*Exercise prompt*:
Each line below should be copied exactly as it stands.

*Supplied data*:
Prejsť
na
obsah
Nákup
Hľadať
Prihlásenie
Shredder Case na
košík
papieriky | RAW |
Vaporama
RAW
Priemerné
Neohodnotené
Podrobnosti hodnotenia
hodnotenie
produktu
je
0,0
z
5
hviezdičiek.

*Solution for this task*:
Prejsť
na
obsah
Nákup
Hľadať
Prihlásenie
Shredder Case na
košík
papieriky | RAW |
Vaporama
RAW
Priemerné
Neohodnotené
Podrobnosti hodnotenia
hodnotenie
produktu
je
0,0
z
5
hviezdičiek.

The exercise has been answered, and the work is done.